LEESTEKST:
De voorzitter stelt voorop dat in het kader van het verzoek om schorsing van de tenuitvoerlegging van een beslissing van de directeur slechts ruimte bestaat voor een voorlopige beoordeling en dat de zaak niet ten gronde kan worden onderzocht en
beslist.
Aan de orde is daarom slechts de vraag of de beslissing waartegen beklag is ingediend in strijd is met een wettelijk voorschrift dan wel zodanig onredelijk of onbillijk is dat er een spoedeisend belang is om thans over te gaan tot schorsing van de
(verdere) tenuitvoerlegging van die beslissing. Naar het oordeel van de voorzitter is dat het geval. Verzoeker heeft aangegeven dat zijn vorige mentor met hem had afgesproken dat hij vanaf zijn werkplek op vrijdag rechtstreeks met verlof mocht gaan.
Dit
is door de directeur niet weersproken. Wel heeft de directeur te kennen gegeven dat deze afspraak niet gemaakt had mogen worden. Nu door de directeur niet is gesteld en ook overigens niet aannemelijk is geworden dat verzoeker wist dat de gemaakte
afspraak niet gemaakt had mogen worden, mocht verzoeker op die afspraak vertrouwen. Nu er – naar het voorlopig oordeel van de voorzitter – voor de directeur geen dringende redenen zijn om die afspraak terug te draaien en het mogelijk moet zijn
(steekproefsgewijs) te controleren of verzoeker daadwerkelijk de gemaakte afspraak nakomt, is de beslissing om die eerdere toestemming in te trekken – nog steeds naar het voorlopig oordeel van de voorzitter – zodanig onredelijk, dat dit bij afweging
van
de wederzijdse belangen een toewijzing van het verzoek rechtvaardigt. Het verzoek zal daarom worden toegewezen.

AANGELEVERD MATERIAAL:
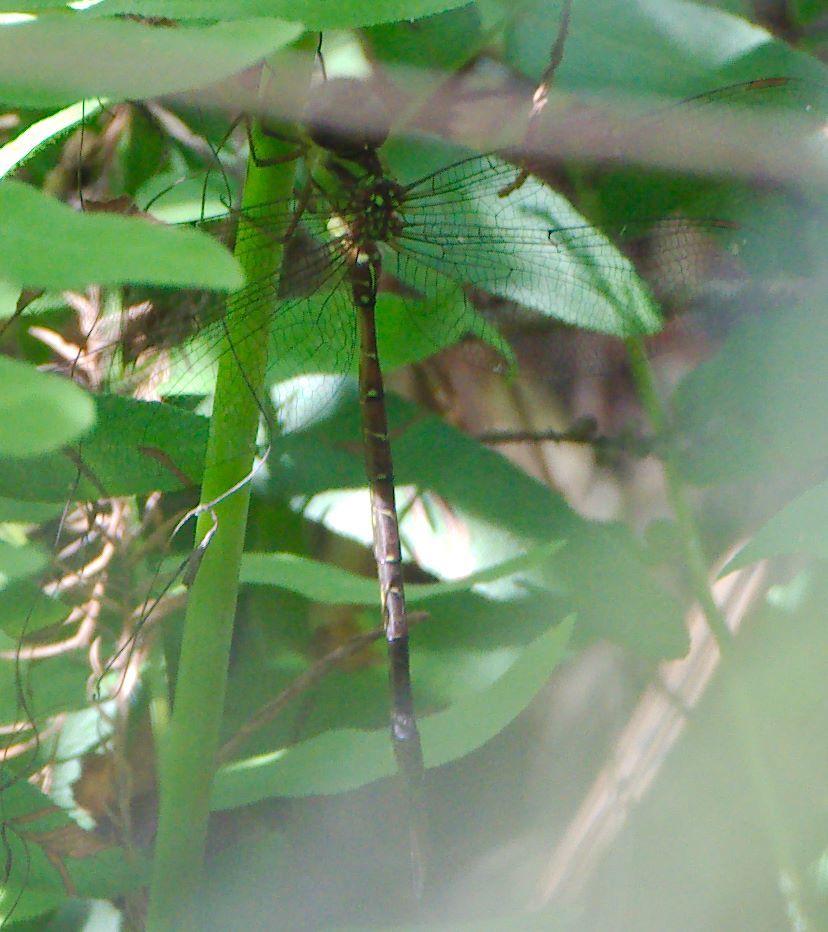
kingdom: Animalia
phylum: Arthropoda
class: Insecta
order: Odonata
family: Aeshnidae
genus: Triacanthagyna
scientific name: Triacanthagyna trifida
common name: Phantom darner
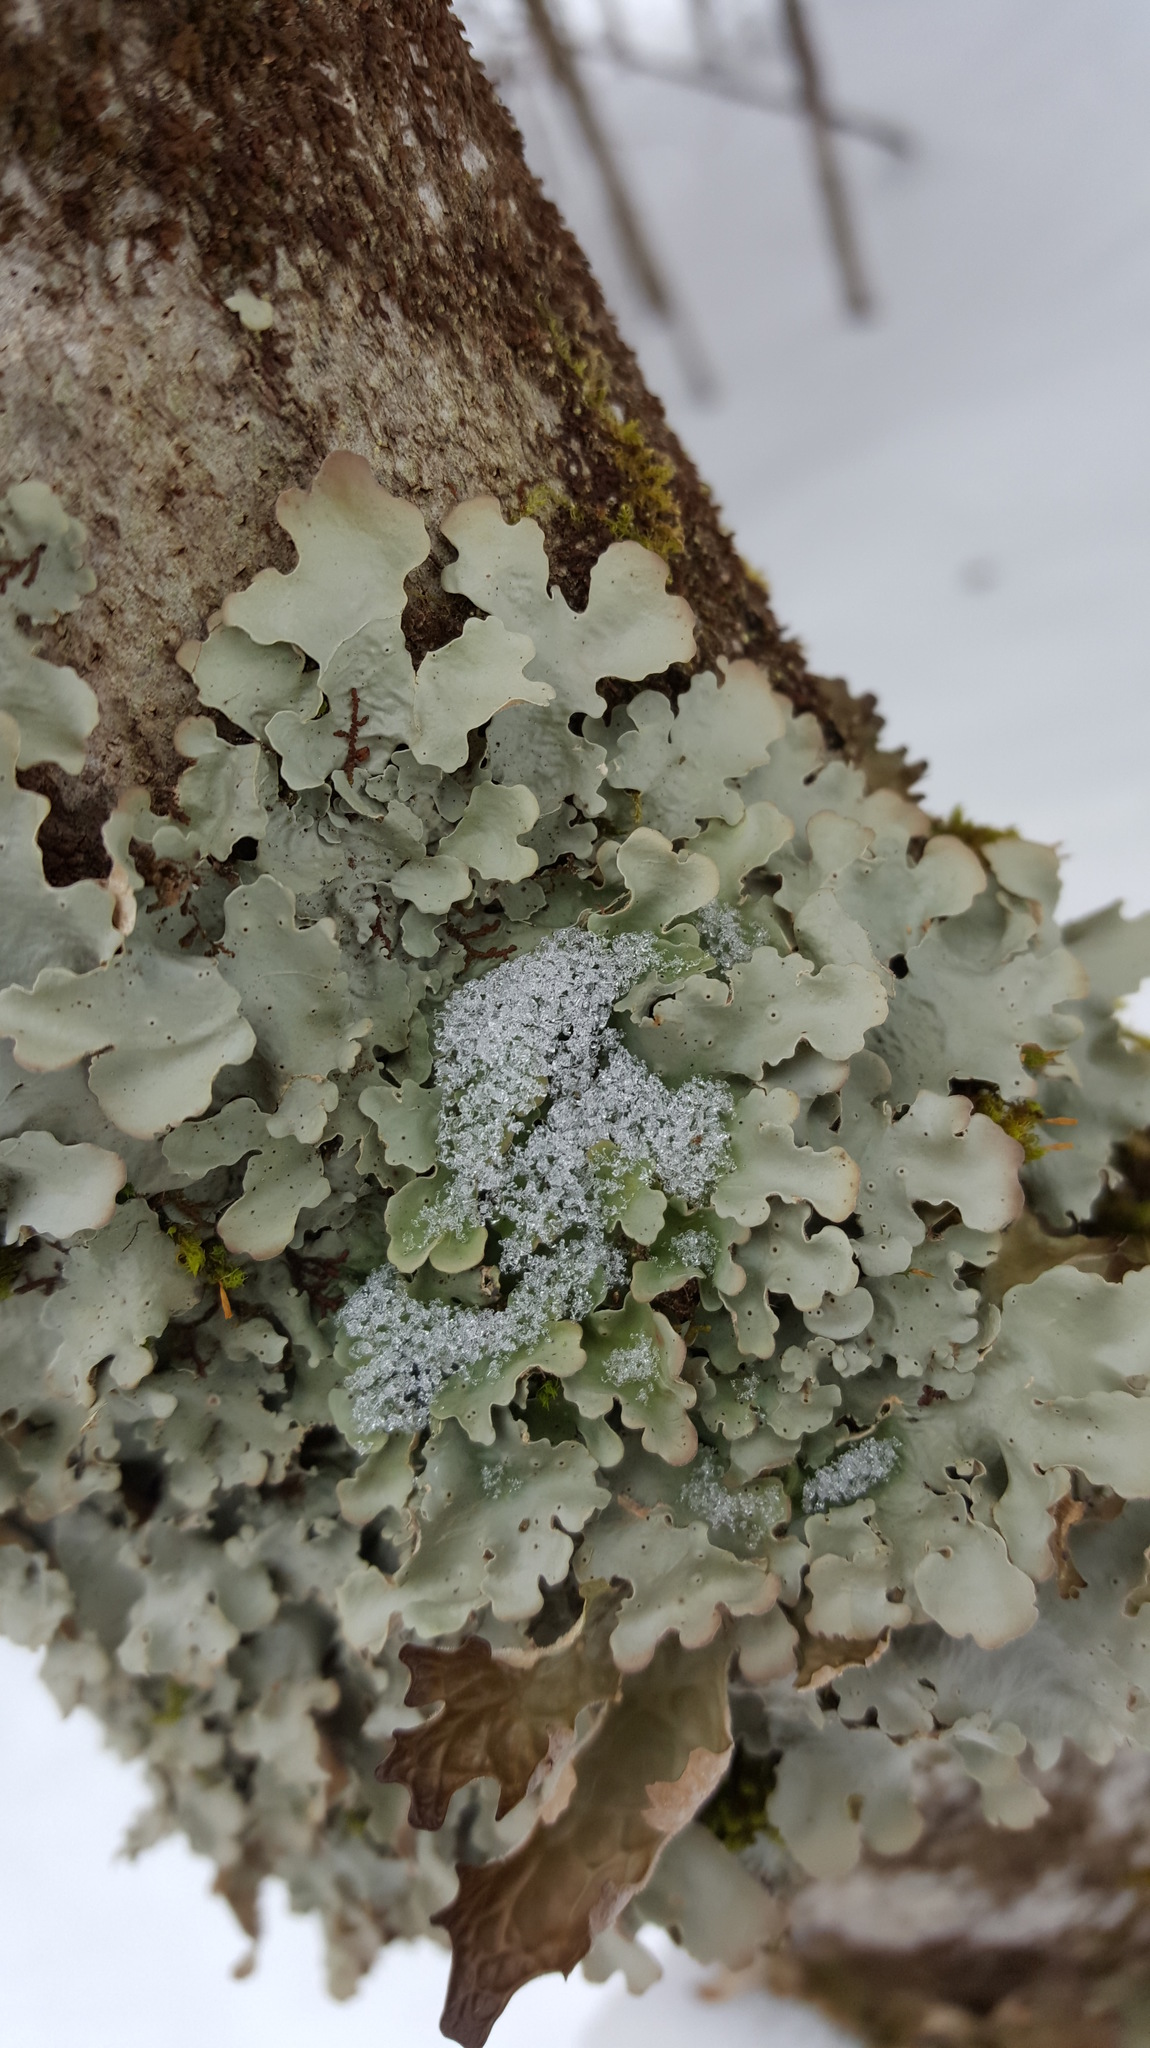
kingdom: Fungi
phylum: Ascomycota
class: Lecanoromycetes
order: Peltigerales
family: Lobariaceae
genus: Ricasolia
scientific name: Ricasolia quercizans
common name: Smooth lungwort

OPDRACHT: Zet de leestekst over het verzoek om schorsing voort, te beginnen na de laatste zin ervan.

EINDRESULTAAT:
2. De uitspraak
De voorzitter wijst het verzoek toe en schorst de tenuitvoerlegging van de bestreden beslissing van de directeur met onmiddellijke ingang tot het moment dat de beklagcommissie op het onderliggende beklag zal hebben beslist.

Aldus gedaan door mr. A. van Waarden, voorzitter, in tegenwoordigheid van mr. H.M.J.D. Maes, secretaris, op 1 oktober 2014.